Questionamento das autoridades
Órgãos de segurança de São Paulo e Rio de Janeiro consideram a classificação “ex-líder” como equivocada e destituída de fundamento. Representantes ouvidos afirmam não haver registros de Dell Aquilla como integrante das facções, tampouco como liderança dos grupos.
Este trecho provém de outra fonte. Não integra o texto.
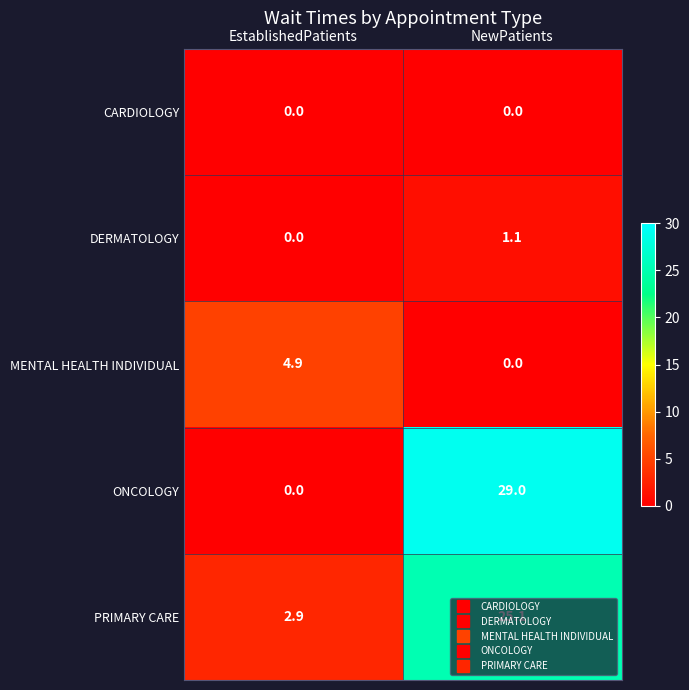

What is the total value across all series at NewPatients?

55.2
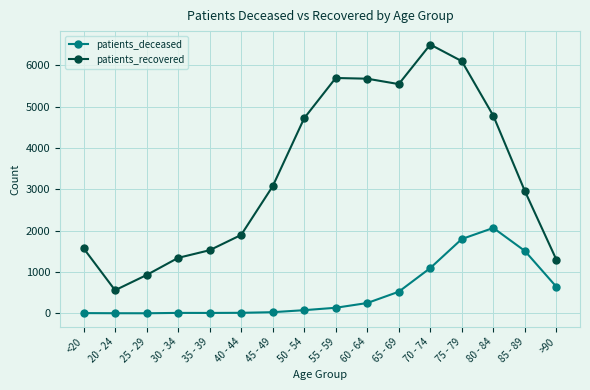

Rank the series by their maximum value, from lowest to highest.

patients_deceased, patients_recovered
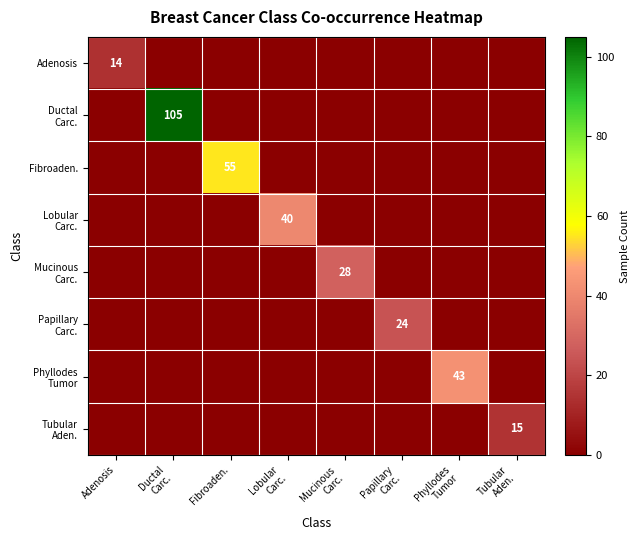

Rank the series at Papillary Carc. from lowest to highest value.

Adenosis, Ductal Carc., Fibroaden., Lobular Carc., Mucinous Carc., Phyllodes Tumor, Tubular Aden., Papillary Carc.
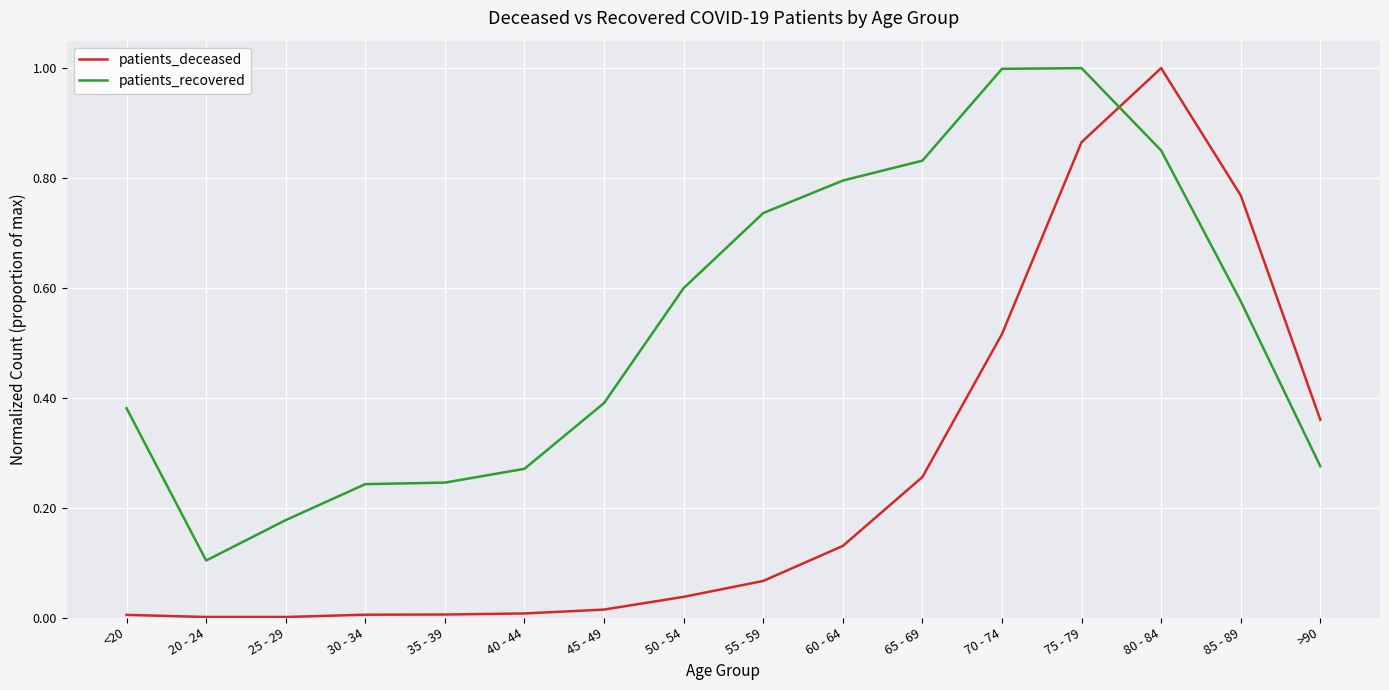

The patients_deceased series shows 0.8 at 70 - 74. True or false?

False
O Departamento de Segurança Interna americano informou que o detido atuou como comandante do PCC e CV. Autoridades dos EUA ainda mencionaram mandado internacional contra Dell Aquilla pelos delitos de associação criminosa e extorsão.
Investigações no Brasil
Fontes da Polícia Federal, Ministério Público e Polícia Civil estadual confirmaram ausência total de registros sobre participação de Dell Aquilla em qualquer das duas facções. Especialistas em combate ao PCC e CV classificam como “muito estranho” alguém atuar simultaneamente em grupos rivais reconhecidamente hostis.
As facções mantêm rivalidades históricas e disputam há anos o controle de presídios, tráfico doméstico e envio ilegal de drogas para a Europa. Questiona-se a plausibilidade de liderança compartilhada entre organizações inimigas.
Antecedentes criminais
Felipe Linares de Oliveira Dell Aquilla figura como réu em pelo menos dois processos no Tribunal de Justiça de São Paulo, ambos suspensos por paradeiro desconhecido. Um terceiro processo menciona crimes de tráfico, estelionato, associação para tráfico, dano e receptação.
Setores de inteligência da Polícia Civil paulista confirmaram que o suspeito responde por determinados crimes, mas nunca integrou ou dirigiu a facção paulista. No Rio de Janeiro, não existem processos contra ele nem investigações por associação ao tráfico.